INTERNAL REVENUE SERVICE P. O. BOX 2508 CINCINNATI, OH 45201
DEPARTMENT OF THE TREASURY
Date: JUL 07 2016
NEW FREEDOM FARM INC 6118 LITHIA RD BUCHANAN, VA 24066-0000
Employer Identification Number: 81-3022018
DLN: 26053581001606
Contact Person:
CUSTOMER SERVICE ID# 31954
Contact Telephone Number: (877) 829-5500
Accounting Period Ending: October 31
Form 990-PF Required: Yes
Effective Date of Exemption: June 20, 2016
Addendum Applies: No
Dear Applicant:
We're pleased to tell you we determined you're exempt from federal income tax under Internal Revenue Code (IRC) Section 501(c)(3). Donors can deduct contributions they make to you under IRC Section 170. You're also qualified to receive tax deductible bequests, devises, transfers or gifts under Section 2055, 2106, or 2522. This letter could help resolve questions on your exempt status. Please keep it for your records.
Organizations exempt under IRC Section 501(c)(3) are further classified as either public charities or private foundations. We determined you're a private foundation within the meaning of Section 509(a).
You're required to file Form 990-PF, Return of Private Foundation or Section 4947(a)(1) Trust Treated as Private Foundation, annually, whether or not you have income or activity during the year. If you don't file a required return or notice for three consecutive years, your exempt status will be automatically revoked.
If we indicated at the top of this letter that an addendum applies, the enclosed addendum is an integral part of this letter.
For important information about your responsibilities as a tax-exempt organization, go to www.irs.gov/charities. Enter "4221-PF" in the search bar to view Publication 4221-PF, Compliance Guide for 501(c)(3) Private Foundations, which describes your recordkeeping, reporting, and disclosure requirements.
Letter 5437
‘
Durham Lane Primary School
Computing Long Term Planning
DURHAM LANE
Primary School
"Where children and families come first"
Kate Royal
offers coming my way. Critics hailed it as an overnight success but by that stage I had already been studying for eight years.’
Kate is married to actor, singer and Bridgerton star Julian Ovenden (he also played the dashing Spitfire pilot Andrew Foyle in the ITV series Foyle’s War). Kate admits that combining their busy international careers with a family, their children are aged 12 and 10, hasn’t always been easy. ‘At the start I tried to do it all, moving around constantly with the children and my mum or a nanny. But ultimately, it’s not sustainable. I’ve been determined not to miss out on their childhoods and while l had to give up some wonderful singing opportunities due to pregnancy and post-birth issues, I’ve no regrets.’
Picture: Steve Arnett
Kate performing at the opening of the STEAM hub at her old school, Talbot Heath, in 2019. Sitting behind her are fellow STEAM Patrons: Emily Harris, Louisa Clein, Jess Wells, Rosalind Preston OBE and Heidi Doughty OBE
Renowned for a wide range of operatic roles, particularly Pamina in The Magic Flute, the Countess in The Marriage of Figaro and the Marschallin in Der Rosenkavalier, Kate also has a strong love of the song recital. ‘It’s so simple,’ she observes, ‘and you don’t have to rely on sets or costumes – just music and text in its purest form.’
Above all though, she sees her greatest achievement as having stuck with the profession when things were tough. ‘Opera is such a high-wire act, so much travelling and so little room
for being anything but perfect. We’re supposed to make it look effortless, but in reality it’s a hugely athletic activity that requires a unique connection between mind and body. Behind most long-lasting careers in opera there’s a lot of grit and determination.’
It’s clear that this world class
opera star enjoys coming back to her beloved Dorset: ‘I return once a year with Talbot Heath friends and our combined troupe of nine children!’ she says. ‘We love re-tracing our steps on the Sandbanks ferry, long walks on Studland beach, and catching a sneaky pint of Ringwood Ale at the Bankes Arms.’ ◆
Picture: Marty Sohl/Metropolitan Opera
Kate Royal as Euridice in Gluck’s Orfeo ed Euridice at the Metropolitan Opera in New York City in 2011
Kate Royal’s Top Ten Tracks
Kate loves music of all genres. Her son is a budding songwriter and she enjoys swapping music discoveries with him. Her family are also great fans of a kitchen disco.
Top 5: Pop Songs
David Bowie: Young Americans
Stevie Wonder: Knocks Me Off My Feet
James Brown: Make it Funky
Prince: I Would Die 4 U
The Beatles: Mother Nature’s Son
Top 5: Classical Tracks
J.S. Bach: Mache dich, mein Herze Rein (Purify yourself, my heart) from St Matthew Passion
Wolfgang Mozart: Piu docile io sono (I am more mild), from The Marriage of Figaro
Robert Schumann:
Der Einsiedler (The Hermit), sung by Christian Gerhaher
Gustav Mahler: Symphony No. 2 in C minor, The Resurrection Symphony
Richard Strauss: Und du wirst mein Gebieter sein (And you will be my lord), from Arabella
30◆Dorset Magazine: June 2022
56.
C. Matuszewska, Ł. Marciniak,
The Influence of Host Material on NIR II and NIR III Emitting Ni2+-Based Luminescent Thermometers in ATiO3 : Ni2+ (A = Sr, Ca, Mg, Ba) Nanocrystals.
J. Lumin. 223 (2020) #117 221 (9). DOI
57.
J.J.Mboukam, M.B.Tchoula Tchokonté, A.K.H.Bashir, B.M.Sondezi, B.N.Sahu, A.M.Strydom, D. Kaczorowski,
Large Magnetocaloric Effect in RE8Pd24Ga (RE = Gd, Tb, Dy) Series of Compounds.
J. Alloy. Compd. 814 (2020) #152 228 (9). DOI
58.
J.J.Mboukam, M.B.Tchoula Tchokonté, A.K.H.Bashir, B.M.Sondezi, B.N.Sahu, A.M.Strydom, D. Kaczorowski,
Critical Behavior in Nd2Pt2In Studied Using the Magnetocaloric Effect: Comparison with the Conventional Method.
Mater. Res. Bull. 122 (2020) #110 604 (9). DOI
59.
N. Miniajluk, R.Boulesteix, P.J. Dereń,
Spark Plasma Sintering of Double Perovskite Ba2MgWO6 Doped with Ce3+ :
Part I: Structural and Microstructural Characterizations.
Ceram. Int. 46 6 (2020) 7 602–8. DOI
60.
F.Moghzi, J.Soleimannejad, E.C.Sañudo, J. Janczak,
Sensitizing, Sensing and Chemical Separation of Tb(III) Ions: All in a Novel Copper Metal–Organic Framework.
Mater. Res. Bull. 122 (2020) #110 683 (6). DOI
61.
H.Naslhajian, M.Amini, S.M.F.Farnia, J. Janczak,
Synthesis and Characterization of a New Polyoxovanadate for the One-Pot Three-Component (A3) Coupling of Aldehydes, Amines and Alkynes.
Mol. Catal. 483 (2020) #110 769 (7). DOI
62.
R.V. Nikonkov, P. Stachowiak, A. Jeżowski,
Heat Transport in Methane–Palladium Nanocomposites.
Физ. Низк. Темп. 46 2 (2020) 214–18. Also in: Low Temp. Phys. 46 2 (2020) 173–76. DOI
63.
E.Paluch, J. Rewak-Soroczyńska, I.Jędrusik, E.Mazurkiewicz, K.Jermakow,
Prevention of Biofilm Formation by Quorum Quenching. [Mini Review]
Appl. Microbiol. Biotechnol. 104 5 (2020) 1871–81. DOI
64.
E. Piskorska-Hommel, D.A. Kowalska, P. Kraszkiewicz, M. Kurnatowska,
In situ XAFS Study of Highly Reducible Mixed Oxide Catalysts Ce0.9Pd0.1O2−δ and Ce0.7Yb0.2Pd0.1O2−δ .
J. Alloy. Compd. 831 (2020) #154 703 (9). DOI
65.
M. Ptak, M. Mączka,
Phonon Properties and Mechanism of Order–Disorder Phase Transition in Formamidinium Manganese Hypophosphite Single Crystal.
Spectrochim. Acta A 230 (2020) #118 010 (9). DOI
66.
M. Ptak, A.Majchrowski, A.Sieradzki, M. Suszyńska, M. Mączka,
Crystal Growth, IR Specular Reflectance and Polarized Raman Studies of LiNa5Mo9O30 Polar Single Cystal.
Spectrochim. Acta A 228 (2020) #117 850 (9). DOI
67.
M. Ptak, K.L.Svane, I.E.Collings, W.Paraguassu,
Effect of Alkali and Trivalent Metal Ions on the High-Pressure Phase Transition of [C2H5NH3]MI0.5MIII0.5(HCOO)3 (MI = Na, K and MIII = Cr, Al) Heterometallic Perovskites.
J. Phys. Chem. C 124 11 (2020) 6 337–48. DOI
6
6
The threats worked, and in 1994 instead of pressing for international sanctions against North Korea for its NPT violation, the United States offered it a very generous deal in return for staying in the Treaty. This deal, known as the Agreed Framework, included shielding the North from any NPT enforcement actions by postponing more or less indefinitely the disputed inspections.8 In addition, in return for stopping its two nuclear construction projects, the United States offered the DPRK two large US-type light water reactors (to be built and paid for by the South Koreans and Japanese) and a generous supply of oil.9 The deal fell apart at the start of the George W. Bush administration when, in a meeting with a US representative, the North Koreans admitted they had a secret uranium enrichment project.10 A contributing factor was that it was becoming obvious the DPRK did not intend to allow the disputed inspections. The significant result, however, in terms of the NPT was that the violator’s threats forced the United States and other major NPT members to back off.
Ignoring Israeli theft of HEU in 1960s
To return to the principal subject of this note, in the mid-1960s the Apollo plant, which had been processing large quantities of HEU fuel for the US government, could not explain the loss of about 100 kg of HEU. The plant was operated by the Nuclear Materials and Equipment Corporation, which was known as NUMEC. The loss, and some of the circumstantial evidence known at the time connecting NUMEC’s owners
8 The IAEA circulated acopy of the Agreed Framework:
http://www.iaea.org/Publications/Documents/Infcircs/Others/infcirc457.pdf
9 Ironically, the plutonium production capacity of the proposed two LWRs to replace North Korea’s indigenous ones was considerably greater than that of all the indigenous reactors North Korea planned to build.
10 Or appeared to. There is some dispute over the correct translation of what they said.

REQUIREMENT:
Scan the entries for lines holding the string "Phase", then copy every one of them.

RESULT OF THE EXERCISE:
Phonon Properties and Mechanism of Order–Disorder Phase Transition in Formamidinium Manganese Hypophosphite Single Crystal.
Effect of Alkali and Trivalent Metal Ions on the High-Pressure Phase Transition of [C2H5NH3]MI0.5MIII0.5(HCOO)3 (MI = Na, K and MIII = Cr, Al) Heterometallic Perovskites.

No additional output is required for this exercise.